The global airline industry is taking a beating these days -- it could lose as much as $6.1 billion this year -- and with airlines folding or going bankrupt at a rate of about one a week, it's begging everyone short of the skycaps to help it survive.

The situation is so dire the International Air Traffic Association issued a resolution on Monday at its annual meeting calling on the world's governments, airports and airline employees "to take immediate action to help the industry survive the growing financial crisis." Reading it, you can almost feel the panic enveloping an industry that turned a $5.6 billion profit last year.

"The airline industry is sending a clear message to governments, partners and labor," association CEO Giovanni Bisignani said. The association represents 230 airlines operating 94 percent of all international and cargo flights. "We are in crisis."

...Twenty-four airlines have gone under or gone bankrupt in the past six months. Aloha Airlines is gone. Slick all-business carrier Sliverjet just folded. Frontier is in bankruptcy. The rest of them are slashing and burning flights in a mad dash to save money as fewer people take to the air. American just canceled 10 percent of its schedule. Things are so bad that big financial analysts are urging investors to dump airline stocks as fast as they can - the Amex Airline Index fell 3.8 percent on Monday alone. It's no wonder IATA is looking for help -- and insisting it's not a bailout.

"We're not asking for money or for funding," says association spokesman Steve Lott. "All we're asking for is a level playing field where we get treated like everyone else."

No money or funding, just a "level playing field where we get treated like everyone else." OK, I'll bite... So does this mean US carriers will support opening the domestic US air travel market to foreign competition? Because right now, our market is closed and very tightly controlled. To compete in the US, carriers like Virgin are forced to create an entirely new company, rather than simply expanding into the domestic market through partnerships and route expansions. Its stupid, wasteful, inefficient, and unnecessarily protectionist.

Amazingly, the answer is a qualified yes:

The declaration also urges relaxation of cross-ownership rules, an issue primarily in the United States, where foreign carriers are not allowed to own more than 25 percent of a U.S. airline.
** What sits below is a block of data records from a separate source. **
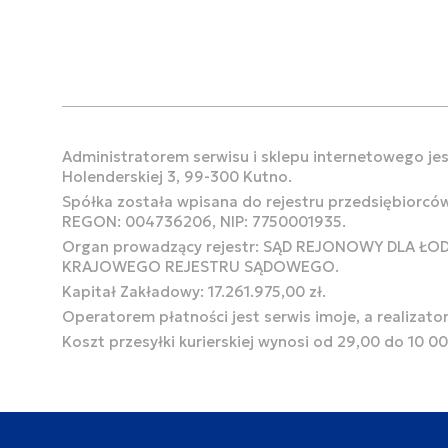
Administratorem serwisu i sklepu internetowego jest
Holenderskiej 3, 99-300 Kutno.
Spółka została wpisana do rejestru przedsiębiorcó
REGON: 004736206, NIP: 7750001935.
Organ prowadzący rejestr: SĄD REJONOWY DLA Ł
KRAJOWEGO REJESTRU SĄDOWEGO.
Kapitał Zakładowy: 17.261.975,00 zł.
Operatorem płatności jest serwis imoje, a realizato
Koszt przesyłki kurierskiej wynosi od 29,00 do 10 0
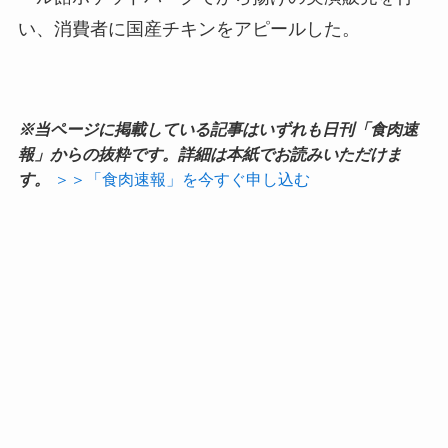
い、消費者に国産チキンをアピールした。
※当ページに掲載している記事はいずれも日刊「食肉速
報」からの抜粋です。詳細は本紙でお読みいただけま
す。
＞＞「食肉速報」を今すぐ申し込む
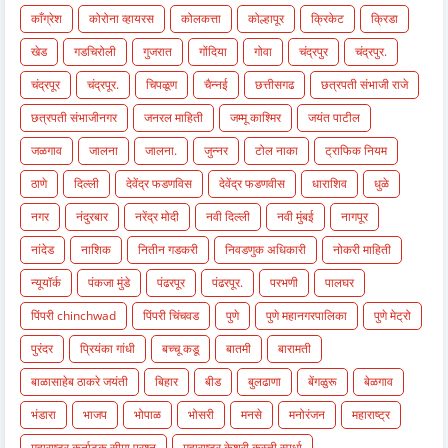
काँग्रेश
कोरोना व्हायरस
कोलकत्ता
कोल्हापूर
क्रिकेट
क्रिडा
खेड
गडचिरोली
गुजरात
गोंदिया
गोवा
चंद्रपुर
चंद्रपुर.
चंद्रपूर
चंद्रपूर.
चिपळूण
चैन्नई
छत्तीसगढ
छत्रपती संभाजी राजे
छत्रपती संभाजीनगर
जनरल माहिती
जम्मू काश्मिर
जयंत पाटील
जळगाव
जालना
जालना.
जुन्नर
टोल नाका
ट्राफिक नियम
ठाणे
दिल्ली
देवेंद्र फडणविस
देवेंद्र फडणवीस
धाराशिव
धुळे
नगर
नंदुरबार
नरेंद्र मोदी
नवी दिल्ली
नवी मुंबई
नागपूर
नांदेड
नाशिक
नितीन गडकरी
निवडणुक अधिकारी
नोकरी माहिती
न्यूयॉर्क
पंकजा मुंडे
पंढरपूर
पंढरपूर.
परभणी
पालघर
पिंपरी chinchwad
पिंपरी चिंचवड
पुणे
पुणे महानगरपालिका
पुणे मेट्रो
पुरंदर
प्रियंका गांधी
बच्चू कडू
बातमी
बारामती
बाळासाहेब ठाकरे जयंती
बिहार
बीड
बुलढाणा
बेंगळुरू
बेळगाव
भंडारा
भाजप
भोपाळ
भोसरी
मनसे
मनोरंजन
महाराष्ट्र
महाराष्ट्र कर्नाटक सीमा प्रश्न
महाराष्ट्र केशरी कुस्ती स्पर्धा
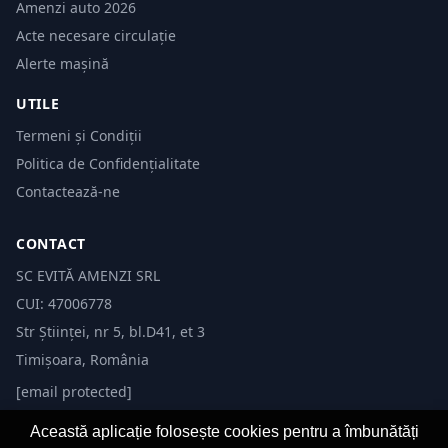
Amenzi auto 2026
Acte necesare circulație
Alerte mașină
UTILE
Termeni și Condiții
Politica de Confidențialitate
Contactează-ne
CONTACT
SC EVITĂ AMENZI SRL
CUI: 47006778
Str Științei, nr 5, bl.D41, et 3
Timișoara, România
[email protected]
Această aplicație folosește cookies pentru a îmbunătăți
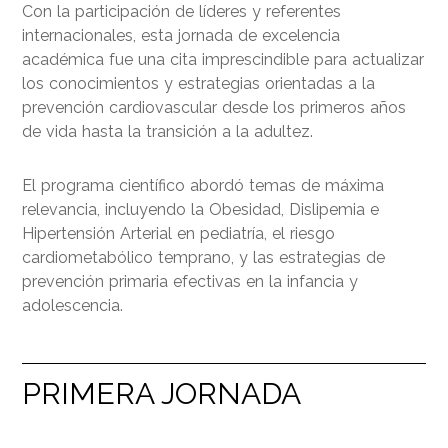
Con la participación de líderes y referentes
internacionales, esta jornada de excelencia
académica fue una cita imprescindible para actualizar
los conocimientos y estrategias orientadas a la
prevención cardiovascular desde los primeros años
de vida hasta la transición a la adultez.
El programa científico abordó temas de máxima
relevancia, incluyendo la Obesidad, Dislipemia e
Hipertensión Arterial en pediatría, el riesgo
cardiometabólico temprano, y las estrategias de
prevención primaria efectivas en la infancia y
adolescencia.
PRIMERA JORNADA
Boyd doesn't think this would make much of a difference, saying, "Finding new people to pour their money down the drain isn't going to fix anything."
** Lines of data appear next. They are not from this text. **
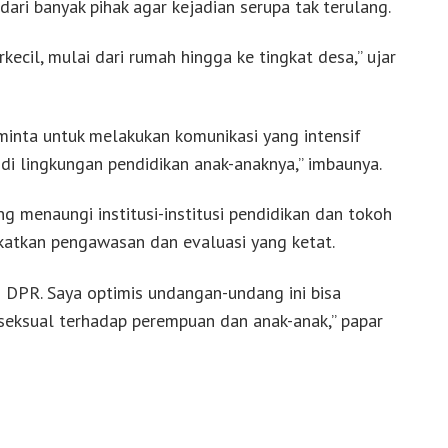
dari banyak pihak agar kejadian serupa tak terulang.
ecil, mulai dari rumah hingga ke tingkat desa,” ujar
minta untuk melakukan komunikasi yang intensif
di lingkungan pendidikan anak-anaknya,” imbaunya.
 menaungi institusi-institusi pendidikan dan tokoh
katkan pengawasan dan evaluasi yang ketat.
h DPR. Saya optimis undangan-undang ini bisa
eksual terhadap perempuan dan anak-anak,” papar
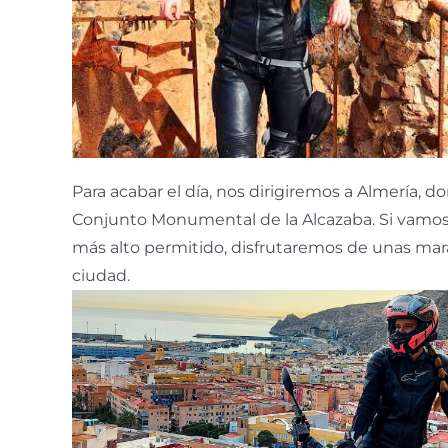
Para acabar el día, nos dirigiremos a Almería, d
Conjunto Monumental de la Alcazaba. Si vamos
más alto permitido, disfrutaremos de unas marav
ciudad.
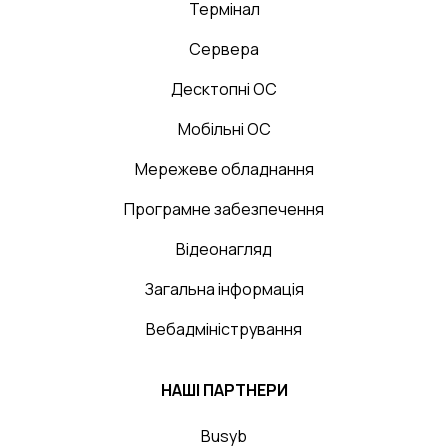
Термінал
Сервера
Десктопні ОС
Мобільні ОС
Мережеве обладнання
Програмне забезпечення
Відеонагляд
Загальна інформація
Вебадміністрування
НАШІ ПАРТНЕРИ
Busyb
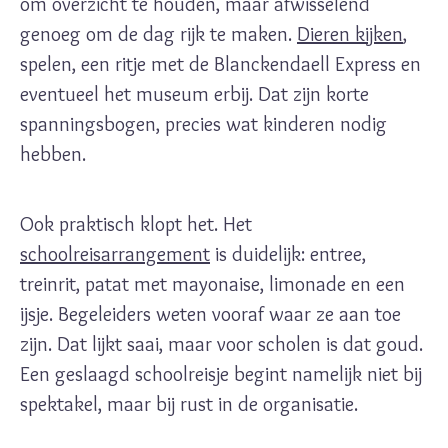
om overzicht te houden, maar afwisselend
genoeg om de dag rijk te maken.
Dieren kijken
,
spelen, een ritje met de Blanckendaell Express en
eventueel het museum erbij. Dat zijn korte
spanningsbogen, precies wat kinderen nodig
hebben.
Ook praktisch klopt het. Het
schoolreisarrangement
is duidelijk: entree,
treinrit, patat met mayonaise, limonade en een
ijsje. Begeleiders weten vooraf waar ze aan toe
zijn. Dat lijkt saai, maar voor scholen is dat goud.
Een geslaagd schoolreisje begint namelijk niet bij
spektakel, maar bij rust in de organisatie.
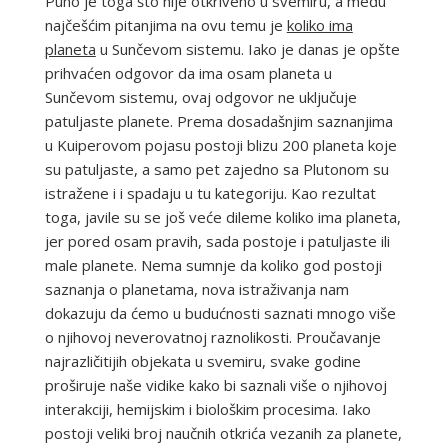
Puno je toga što nije otkriveno u svemiru, a među
najčešćim pitanjima na ovu temu je
koliko ima
planeta
u Sunčevom sistemu. Iako je danas je opšte
prihvaćen odgovor da ima osam planeta u
Sunčevom sistemu, ovaj odgovor ne uključuje
patuljaste planete. Prema dosadašnjim saznanjima
u Kuiperovom pojasu postoji blizu 200 planeta koje
su patuljaste, a samo pet zajedno sa Plutonom su
istražene i i spadaju u tu kategoriju. Kao rezultat
toga, javile su se još veće dileme koliko ima planeta,
jer pored osam pravih, sada postoje i patuljaste ili
male planete. Nema sumnje da koliko god postoji
saznanja o planetama, nova istraživanja nam
dokazuju da ćemo u budućnosti saznati mnogo više
o njihovoj neverovatnoj raznolikosti. Proučavanje
najrazličitijih objekata u svemiru, svake godine
proširuje naše vidike kako bi saznali više o njihovoj
interakciji, hemijskim i biološkim procesima. Iako
postoji veliki broj naučnih otkrića vezanih za planete,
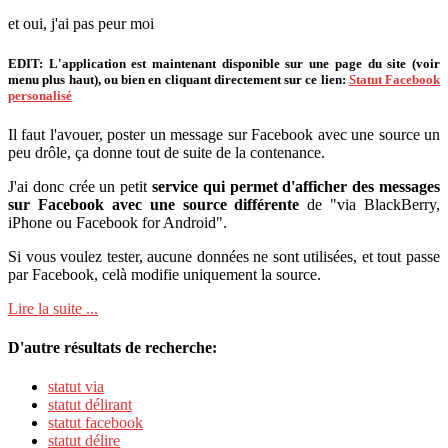
et oui, j'ai pas peur moi
EDIT:
L'application est maintenant disponible sur une page du site (voir
menu plus haut), ou bien en cliquant directement sur ce lien:
Statut Facebook
personalisé
Il faut l'avouer, poster un message sur Facebook avec une source un
peu drôle, ça donne tout de suite de la contenance.
J'ai donc crée un petit
service qui permet d'afficher des messages
sur Facebook avec une source différente
de "via BlackBerry,
iPhone ou Facebook for Android".
Si vous voulez tester, aucune données ne sont utilisées, et tout passe
par Facebook, celà modifie uniquement la source.
Lire la suite ...
D'autre résultats de recherche:
statut via
statut délirant
statut facebook
statut délire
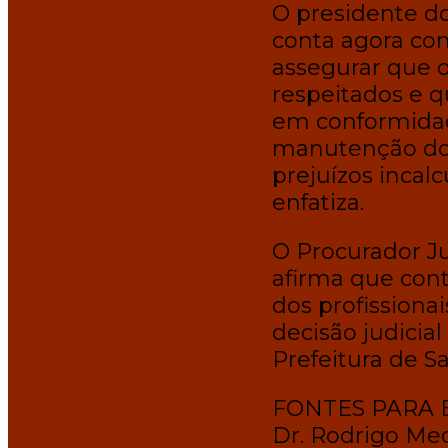
O presidente do
conta agora com
assegurar que o
respeitados e q
em conformidade
manutenção do 
prejuízos incalc
enfatiza.
O Procurador Ju
afirma que cont
dos profissionai
decisão judicia
Prefeitura de Sa
FONTES PARA 
Dr. Rodrigo Me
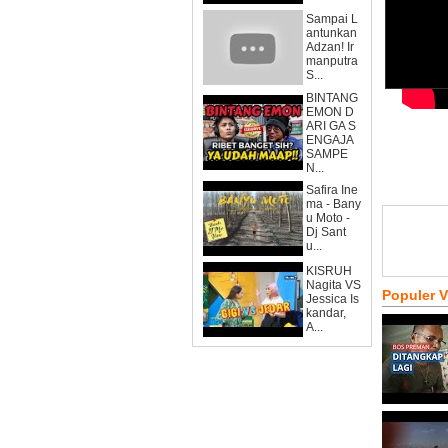
Sampai L
antunkan
Adzan! Ir
manputra
S...
BINTANG
EMON D
ARI GA S
ENGAJA
SAMPE
N...
Safira Ine
ma - Bany
u Moto -
Dj Sant
u...
KISRUH
Nagita VS
Populer 
Jessica Is
kandar,
A...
But of course the IATA has no say here. The Congress does. And I have a hard time imagining that members from Chicago and Dallas would be willing to open the door to foreign competition for American and United.
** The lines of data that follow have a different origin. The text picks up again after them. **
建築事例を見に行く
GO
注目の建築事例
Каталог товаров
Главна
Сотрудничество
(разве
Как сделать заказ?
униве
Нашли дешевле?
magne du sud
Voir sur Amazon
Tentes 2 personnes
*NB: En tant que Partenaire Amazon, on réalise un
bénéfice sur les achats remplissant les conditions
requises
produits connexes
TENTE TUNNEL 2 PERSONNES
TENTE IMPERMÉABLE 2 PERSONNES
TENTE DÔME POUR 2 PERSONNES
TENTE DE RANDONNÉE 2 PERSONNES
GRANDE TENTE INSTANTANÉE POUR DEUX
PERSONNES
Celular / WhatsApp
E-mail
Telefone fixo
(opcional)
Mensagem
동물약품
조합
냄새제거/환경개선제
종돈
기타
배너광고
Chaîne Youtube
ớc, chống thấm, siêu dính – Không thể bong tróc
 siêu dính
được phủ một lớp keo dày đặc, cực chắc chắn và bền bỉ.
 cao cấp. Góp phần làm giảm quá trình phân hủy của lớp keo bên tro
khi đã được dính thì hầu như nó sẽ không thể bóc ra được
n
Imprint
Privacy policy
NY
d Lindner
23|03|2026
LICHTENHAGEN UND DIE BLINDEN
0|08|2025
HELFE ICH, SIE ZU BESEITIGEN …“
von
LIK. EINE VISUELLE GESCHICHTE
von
And what might be the motivation behind all this? The EU's new carbon trading scheme, of course:

The industry wants governments to "refrain from imposing multiple and additional punitive taxes and other measures that will only deepen the crisis." Lott says that point applies to myriad taxes and surcharges and the world's governments levy on the industry, but it appears squarely aimed at the EU and its plan to include airlines in its mandatory carbon trading scheme starting in 2012.

The airlines want to be exempted from the system, but doing so would be ridiculously short sighted. The older carriers may not like it, but to survive they are going to have to adapt, and if they don't, Richard Branson is going to eat their lunch. If I were them, I'd be more worried about him than about the EU.